-- start of TEXT --

Thursday, June 23, 2011

recent hatch

Was out this morning with Riley and couldn't wait to report my findings. We hiked for just over an hour and found four coveys of little ones. All coveys seemed like they were between 10 and 15 birds each. The first three coveys flushed and flew quite a ways so I thought they were about four weeks old. But after finding the fourth covey I think maybe they were only a couple of weeks old.

Riley pointed this baby. I could tell he was right on top of it but it took me three or four minutes before I found it. This chick could have fit in the palm of my hand.
I reached down to pick it up and take a picture in my hand and it and a dozen or so more took off and flew about two hundred yards just like the previous coveys. I was amazed how well they flew.
In captivity the chicks usually don't fly until about four to five weeks but I guess things are different in the real world. My boys and I are satisfied that we are having a good hatch so we will be spending the rest of the summer in the high mountain parks and drooling over the thoughts of being back on the chukar mountains in September.

Tuesday, June 21, 2011

last day of spring

Just thought I'd add a few pictures taken this last week of the spring. Hopefully I'll be seeing some little fuzzy chuks and huns in the next couple of weeks. If so I'll be savoring the opener of upland season.
There are still some Tom's left and I did see some real young turkey chicks (less then a week) but couldn't manage a picture.

-- end of TEXT --
-- start of ITEMS --

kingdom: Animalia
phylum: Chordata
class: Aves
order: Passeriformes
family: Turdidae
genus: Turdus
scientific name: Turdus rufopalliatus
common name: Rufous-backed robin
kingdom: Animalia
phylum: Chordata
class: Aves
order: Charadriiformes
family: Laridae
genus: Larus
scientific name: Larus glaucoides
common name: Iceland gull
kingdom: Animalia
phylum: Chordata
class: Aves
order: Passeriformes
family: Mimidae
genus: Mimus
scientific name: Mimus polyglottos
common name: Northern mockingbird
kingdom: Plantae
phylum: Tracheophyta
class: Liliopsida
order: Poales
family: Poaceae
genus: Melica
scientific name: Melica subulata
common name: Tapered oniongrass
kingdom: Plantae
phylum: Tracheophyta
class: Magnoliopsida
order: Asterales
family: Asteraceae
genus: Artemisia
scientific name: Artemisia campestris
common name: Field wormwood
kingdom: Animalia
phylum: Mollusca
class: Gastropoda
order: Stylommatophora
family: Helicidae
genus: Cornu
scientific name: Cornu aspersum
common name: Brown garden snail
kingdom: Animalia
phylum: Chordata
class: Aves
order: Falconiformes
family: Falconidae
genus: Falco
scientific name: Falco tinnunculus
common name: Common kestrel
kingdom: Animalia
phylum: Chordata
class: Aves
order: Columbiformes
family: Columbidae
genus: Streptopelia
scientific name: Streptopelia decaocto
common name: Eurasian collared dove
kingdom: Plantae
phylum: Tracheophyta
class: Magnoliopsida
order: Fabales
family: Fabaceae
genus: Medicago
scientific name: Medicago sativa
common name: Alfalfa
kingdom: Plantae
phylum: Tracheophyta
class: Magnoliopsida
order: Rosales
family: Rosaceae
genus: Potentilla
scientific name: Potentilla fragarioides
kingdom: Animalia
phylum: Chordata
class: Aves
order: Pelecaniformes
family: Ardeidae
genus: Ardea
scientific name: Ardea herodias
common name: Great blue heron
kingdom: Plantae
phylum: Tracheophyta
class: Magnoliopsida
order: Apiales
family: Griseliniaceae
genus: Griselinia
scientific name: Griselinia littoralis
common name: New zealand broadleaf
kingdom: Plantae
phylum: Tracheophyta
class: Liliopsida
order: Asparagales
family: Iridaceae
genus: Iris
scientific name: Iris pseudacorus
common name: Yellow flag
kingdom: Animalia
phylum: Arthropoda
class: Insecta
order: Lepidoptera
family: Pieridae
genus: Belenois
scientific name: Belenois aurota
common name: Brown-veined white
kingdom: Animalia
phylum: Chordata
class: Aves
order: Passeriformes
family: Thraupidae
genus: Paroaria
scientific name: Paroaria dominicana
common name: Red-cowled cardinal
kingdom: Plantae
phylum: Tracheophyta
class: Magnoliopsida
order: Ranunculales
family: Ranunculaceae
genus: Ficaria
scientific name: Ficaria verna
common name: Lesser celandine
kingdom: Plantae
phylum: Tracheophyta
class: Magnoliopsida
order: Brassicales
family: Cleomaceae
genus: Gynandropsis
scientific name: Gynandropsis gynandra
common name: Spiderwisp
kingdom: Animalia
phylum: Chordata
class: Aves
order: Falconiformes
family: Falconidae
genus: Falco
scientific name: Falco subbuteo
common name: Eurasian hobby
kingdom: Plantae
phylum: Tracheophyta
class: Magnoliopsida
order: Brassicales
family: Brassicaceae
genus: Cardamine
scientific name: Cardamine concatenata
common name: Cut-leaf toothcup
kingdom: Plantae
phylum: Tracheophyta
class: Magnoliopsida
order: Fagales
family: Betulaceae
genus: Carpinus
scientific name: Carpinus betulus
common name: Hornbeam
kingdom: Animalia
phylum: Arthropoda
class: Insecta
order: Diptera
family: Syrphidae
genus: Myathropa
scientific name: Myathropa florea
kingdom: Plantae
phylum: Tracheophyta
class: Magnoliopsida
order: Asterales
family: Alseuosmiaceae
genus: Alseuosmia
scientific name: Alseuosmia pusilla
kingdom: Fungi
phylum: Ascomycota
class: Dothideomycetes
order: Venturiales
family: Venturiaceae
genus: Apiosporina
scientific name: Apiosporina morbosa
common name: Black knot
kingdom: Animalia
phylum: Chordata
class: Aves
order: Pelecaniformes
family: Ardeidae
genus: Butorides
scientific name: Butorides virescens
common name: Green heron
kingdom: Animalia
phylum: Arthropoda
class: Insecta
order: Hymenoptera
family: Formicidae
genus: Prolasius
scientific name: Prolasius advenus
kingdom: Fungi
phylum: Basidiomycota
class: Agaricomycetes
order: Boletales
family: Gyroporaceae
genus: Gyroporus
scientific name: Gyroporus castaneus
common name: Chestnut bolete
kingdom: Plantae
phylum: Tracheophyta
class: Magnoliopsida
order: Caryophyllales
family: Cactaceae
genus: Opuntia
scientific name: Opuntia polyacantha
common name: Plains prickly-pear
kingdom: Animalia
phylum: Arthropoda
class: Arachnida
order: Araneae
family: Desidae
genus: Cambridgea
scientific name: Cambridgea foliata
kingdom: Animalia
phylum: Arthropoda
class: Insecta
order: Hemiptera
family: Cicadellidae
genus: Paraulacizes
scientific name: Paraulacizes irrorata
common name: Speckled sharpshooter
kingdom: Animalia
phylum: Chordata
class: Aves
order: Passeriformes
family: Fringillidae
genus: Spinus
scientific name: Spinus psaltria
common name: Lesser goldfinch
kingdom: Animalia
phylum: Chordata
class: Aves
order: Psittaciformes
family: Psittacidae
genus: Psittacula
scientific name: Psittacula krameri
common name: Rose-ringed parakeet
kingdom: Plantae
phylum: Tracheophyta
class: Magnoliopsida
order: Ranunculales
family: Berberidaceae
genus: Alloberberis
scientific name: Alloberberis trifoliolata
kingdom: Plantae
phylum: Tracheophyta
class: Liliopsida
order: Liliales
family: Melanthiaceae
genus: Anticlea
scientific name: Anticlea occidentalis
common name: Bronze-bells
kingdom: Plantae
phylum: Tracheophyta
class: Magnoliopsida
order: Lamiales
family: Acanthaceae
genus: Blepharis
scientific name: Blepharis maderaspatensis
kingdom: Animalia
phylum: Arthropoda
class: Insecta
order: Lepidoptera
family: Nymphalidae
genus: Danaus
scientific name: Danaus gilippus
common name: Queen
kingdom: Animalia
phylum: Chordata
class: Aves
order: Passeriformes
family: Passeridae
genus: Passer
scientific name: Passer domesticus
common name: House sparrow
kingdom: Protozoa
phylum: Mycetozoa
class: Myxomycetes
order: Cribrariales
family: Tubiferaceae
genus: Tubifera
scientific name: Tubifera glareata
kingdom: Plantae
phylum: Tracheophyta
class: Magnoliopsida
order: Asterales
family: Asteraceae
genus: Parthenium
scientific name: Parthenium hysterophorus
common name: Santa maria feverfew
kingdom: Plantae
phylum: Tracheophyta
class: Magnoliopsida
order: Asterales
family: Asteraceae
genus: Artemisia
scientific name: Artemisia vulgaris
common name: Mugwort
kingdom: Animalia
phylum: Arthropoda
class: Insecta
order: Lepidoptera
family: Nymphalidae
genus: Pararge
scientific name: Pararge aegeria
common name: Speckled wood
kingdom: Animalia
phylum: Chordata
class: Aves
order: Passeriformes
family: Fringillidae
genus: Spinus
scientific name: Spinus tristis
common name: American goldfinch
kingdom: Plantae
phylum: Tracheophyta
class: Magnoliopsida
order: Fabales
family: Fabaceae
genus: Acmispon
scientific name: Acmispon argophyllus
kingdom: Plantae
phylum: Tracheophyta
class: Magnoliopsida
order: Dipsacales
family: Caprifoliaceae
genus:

-- end of ITEMS --

§ **WORK TO DO**: Resume the upland bird blog, starting right after its last sentence. The saved entries are separate from the upland bird blog and aren't part of it.

§ **RESULT**:
The big game animals had a great spring

I'm sure the predators will help keep the thousands of birds that are about to hatch in check so that we don't run out of shells this season.

They could have made home a little more accommodating.

While out this week I saw lots of singles as far as chukars and huns go. I believe that's good news and hopefully in about two weeks I'll be showing pictures of fuzz balls. Have a great summer and let's hope for a great upcoming upland season.

Thursday, June 16, 2011

Still looking good.

Went out with Riley to one of my favorite chukar spots and was pretty happy with what I saw. We saw no fewer than 20 different pair of chukars and one pair of huns. We didn't find any babies yet and couldn't find the nests. Most of the birds didn't fly far and by the way Riley did a lot of relocating, the birds were leading him away from the nesting area. The other positive sign was no birds were talking. With the number of birds we saw you would think they would be chatting some. Until the little ones are big enough for their first flight chukars don't talk as much. They, like other wild life don't want to attract attention to their nest or young ones. After their initial flight they start talking much more and forming bigger groups.
The really interesting fact is what my records show. The last time it was this late before I saw my first chukar chick was 2005. It was a great chukar year.
Also of interest. Lot's of insects out there.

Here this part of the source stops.